Nuclear and military experts have said due to the current system, it will be difficult to stop U.S. President Donald Trump from launching a nuclear attack. Here, President Donald Trump speaks during a Cabinet Meeting in the Cabinet Room of the White House in Washington, DC, Nov. 20, 2017. Saul Loeb/AFP/Getty Images

Regardless of the fact that there are certain rules and protocols to prevent a President from launching an illegal nuclear strike; a nuclear expert and a military officer believes that it will be difficult to stop U.S. President Donald Trump from carrying out such an attack.

According to a report by the Washington Free Beacon, Senator Chris Murphy, in a Senate Foreign Relations Committee meeting on Tuesday said, "We are concerned that the president of the United States is so unstable, is so volatile, has a decision-making process that is so quixotic, that he might order a nuclear weapons strike that is wildly out of step with U.S. national security interests."

He then added, "So let's just recognize the exceptional nature of this moment and the discussion that we're having today."

Research scholar at Princeton University on Science and Global Security and former nuclear missile launch officer, Bruce Blair, on Sunday said, "If President Trump were to decide that it's time to put Kim Jong Un in his place once and for all, he would choose a plan that already exists. And it would be almost impossible in my view to override a decision to implement that option," USA Today reported.

In the same report, Blair said, "no one ever thought that a commander of Strategic Command would ever be thinking of defying a president. The whole system was set up to be extremely streamlined. When I was a nuclear launch officer I practiced fighting nuclear wars probably 100 times in a simulator and exercises in the field scores of times, and the launch order always came directly from the Pentagon."

This statement sounds a bit surprising when seen in context of the statement made by U.S. Nuclear Commander, Air Force General John E. Hyten to the Halifax International Security Forum on Saturday.

According to a Canadian Press report, Hyten said that he would refuse to execute an order for nuclear attack from Trump if he deemed that order to be "illegal" in nature.

"I provide advice to the president, he’ll tell me what to do, and if it’s illegal, guess what is going to happen?" said Hyten. He then continued, "I’m going to say, 'Mr. President, that's illegal.'"

He then said that the President would ask him for a "legal" method and then he and the President will work around another approach.

Blair has said the president, especially Trump, has too much power over U.S. nuclear weapons.
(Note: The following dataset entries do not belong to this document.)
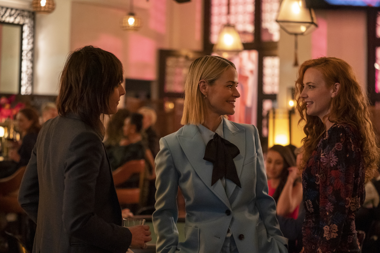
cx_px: 190
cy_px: 126
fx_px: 739
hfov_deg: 28.8
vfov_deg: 19.5
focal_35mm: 70
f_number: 2.8
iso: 10000
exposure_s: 1/100
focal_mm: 70
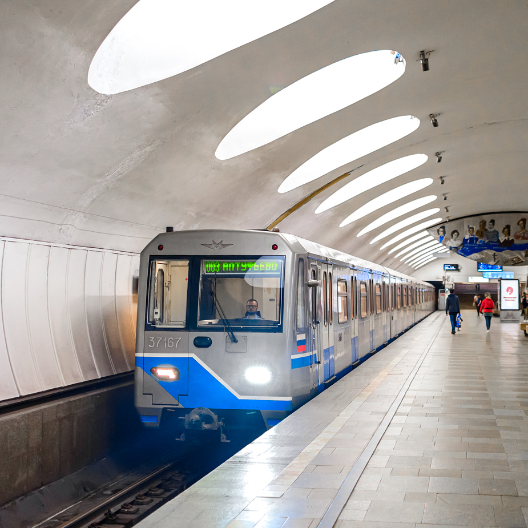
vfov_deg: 37.6
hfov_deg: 37.5
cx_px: 252
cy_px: 265
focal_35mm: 45
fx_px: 777
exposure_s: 1/320
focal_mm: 35
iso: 3200
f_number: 2.5
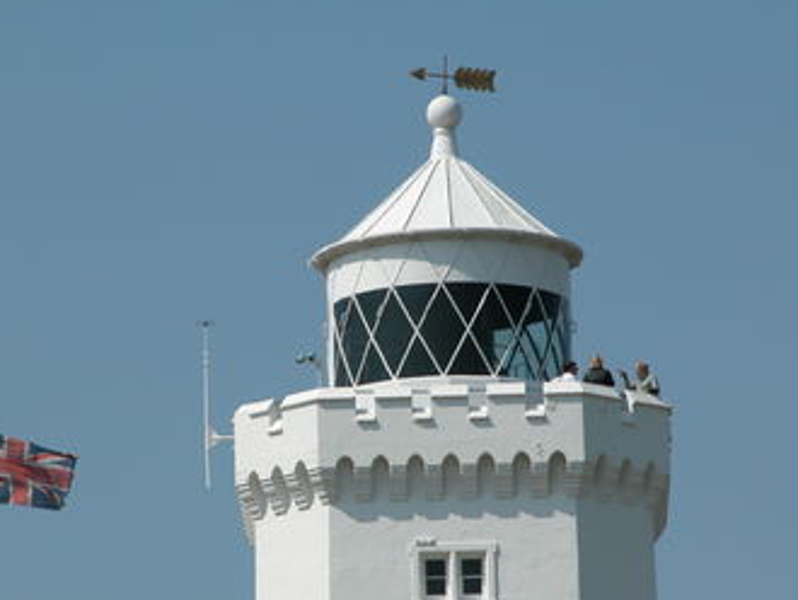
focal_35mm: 339
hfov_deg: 5.8
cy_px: 334
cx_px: 370
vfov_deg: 4.4
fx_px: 7821
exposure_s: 1/537
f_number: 7.4
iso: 100
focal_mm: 71.2
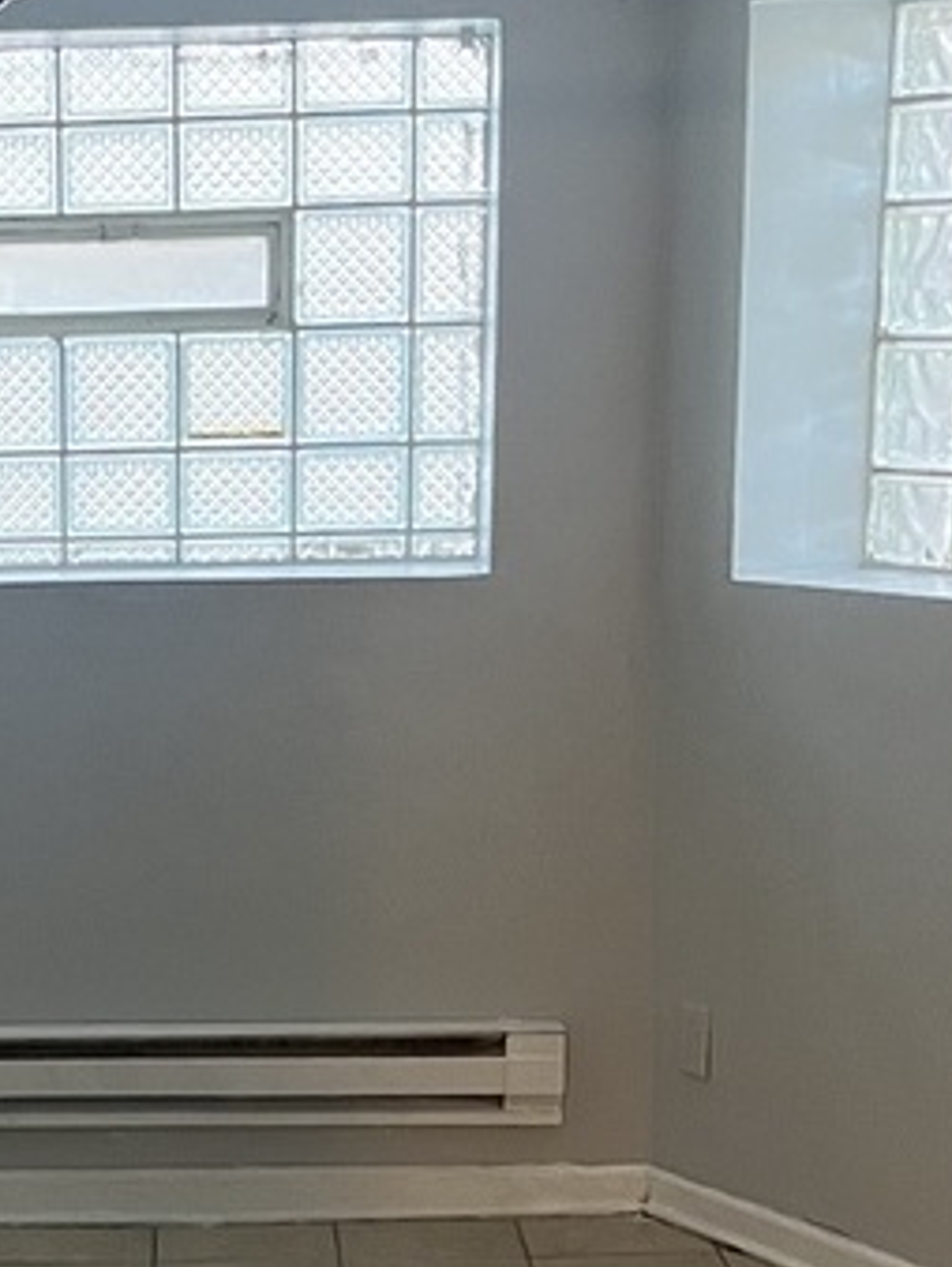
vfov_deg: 23.2
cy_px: 993
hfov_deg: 17.2
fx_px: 3040
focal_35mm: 83
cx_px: -112
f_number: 1.6
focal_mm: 5.1
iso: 320
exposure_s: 1/60
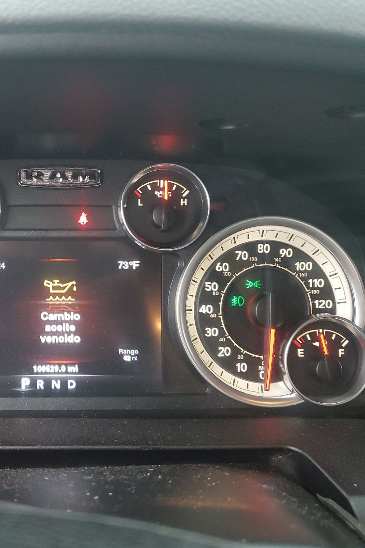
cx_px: 44
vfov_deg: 51.9
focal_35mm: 37
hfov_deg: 34.2
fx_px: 562
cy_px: 269
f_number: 1.5
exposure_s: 1/60.2
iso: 194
In a Washington Post article published on Aug. 18, Blair stated that the first-strike policy of the U.S. when it comes to North Korea can violate international humanitarian laws.

In the same article he denounced Trump for issuing open threats and also expressed fear over the fact that the President can order a preventive nuclear strike against any country by only saying a word in the Pentagon war room. He also said that under the current scheme of things, the president can consult all or none of the officials and no one can legally counter his order.
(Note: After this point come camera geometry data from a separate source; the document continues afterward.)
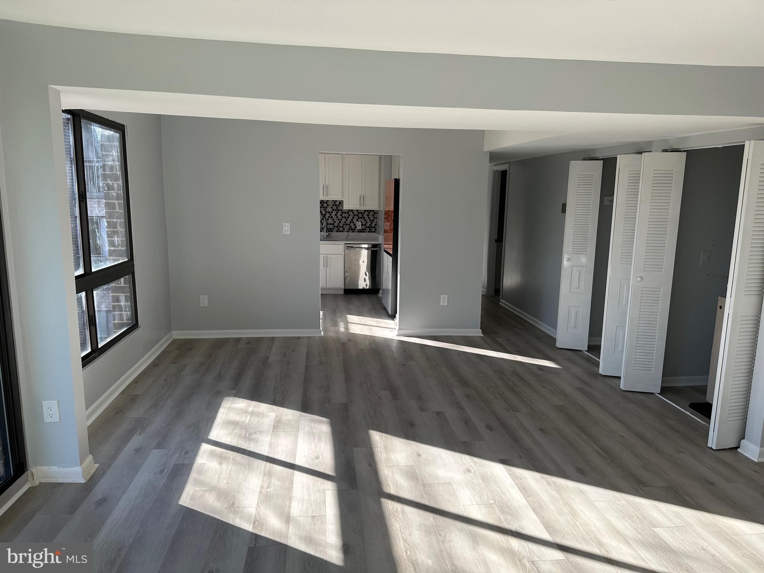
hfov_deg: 71.6
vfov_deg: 56.8
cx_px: 382
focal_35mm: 24
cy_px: 286
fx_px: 530
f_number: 1.78
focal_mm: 6.86
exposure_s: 1/630
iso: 80
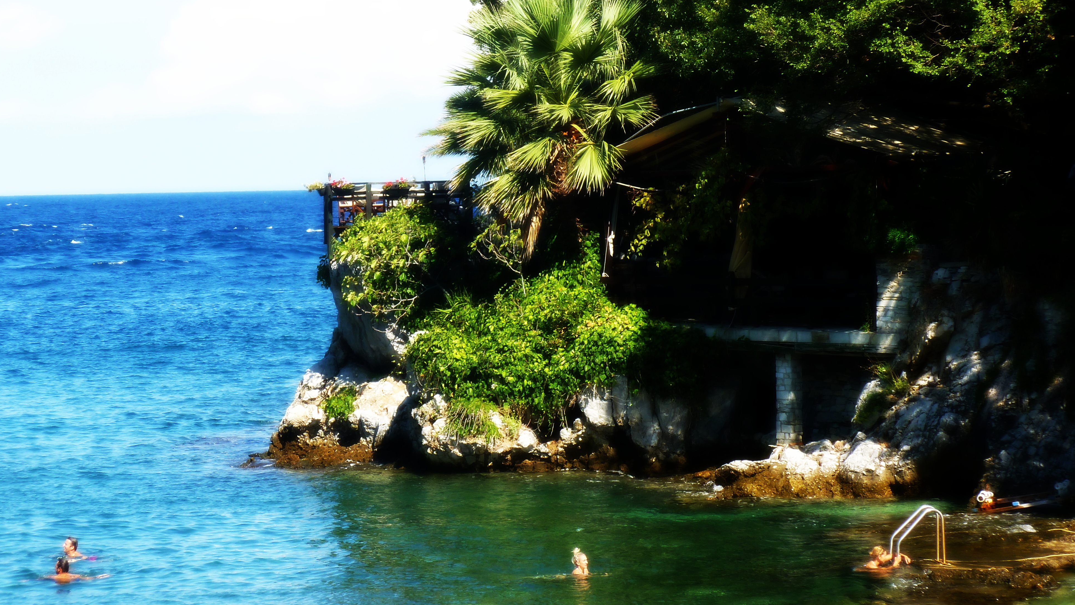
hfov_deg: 18.5
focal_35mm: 116
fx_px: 3307
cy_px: 293
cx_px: 487
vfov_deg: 10.4
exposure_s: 1/250
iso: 100
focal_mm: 16.1
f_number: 4.6
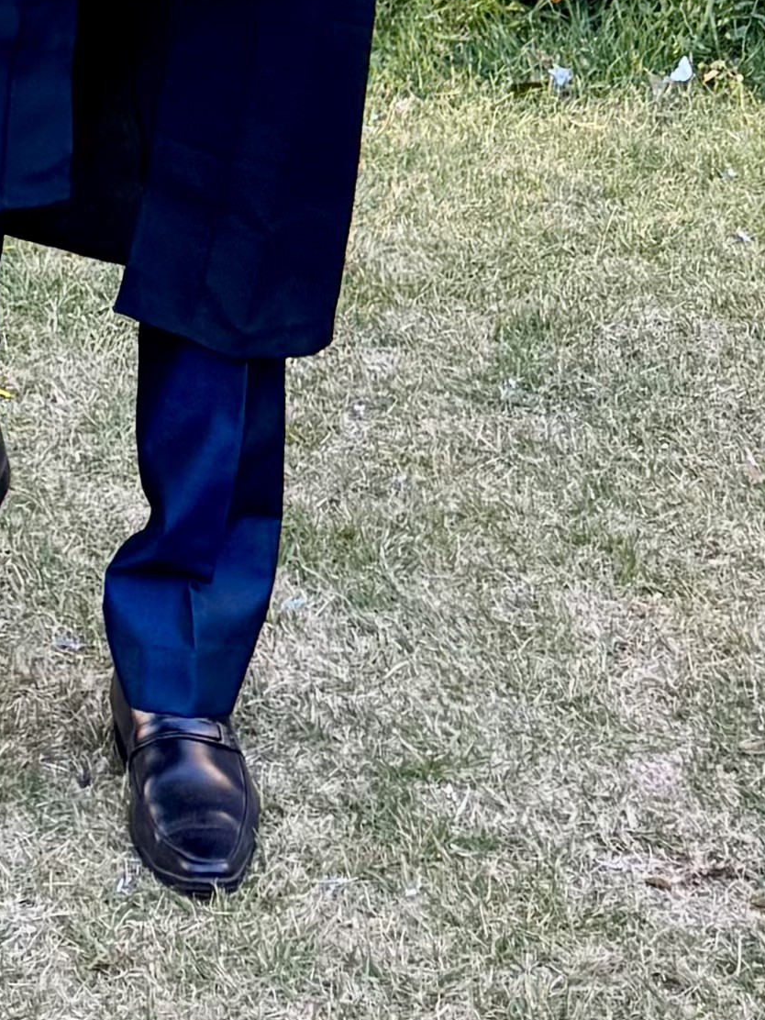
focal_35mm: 123
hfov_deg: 11.9
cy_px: -1548
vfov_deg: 12.2
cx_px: 34
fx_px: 3624
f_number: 1.78
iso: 80
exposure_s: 1/121
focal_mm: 6.76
In line with the same argument, senior policy advisor in the Pentagon during the Obama administration, Brian McKeon said in a report by the Associated Press that in the case of the situation where a commander refuses to comply with the President’s order of launching a nuclear strike, the President will tell the Defense Secretary to order the commander to execute the order.

He then continued saying, "and then, if the commander still resisted, you either get a new secretary of defense or a new commander."

In a Fox News interview in 2008, the Vice President of the U.S. Dick Cheney said, a president "could launch a kind of devastating attack the world’s never seen. He doesn't have to check with anybody. He doesn't have to call the Congress. He doesn't have to check with courts. He has that authority because of the nature of the world we live in."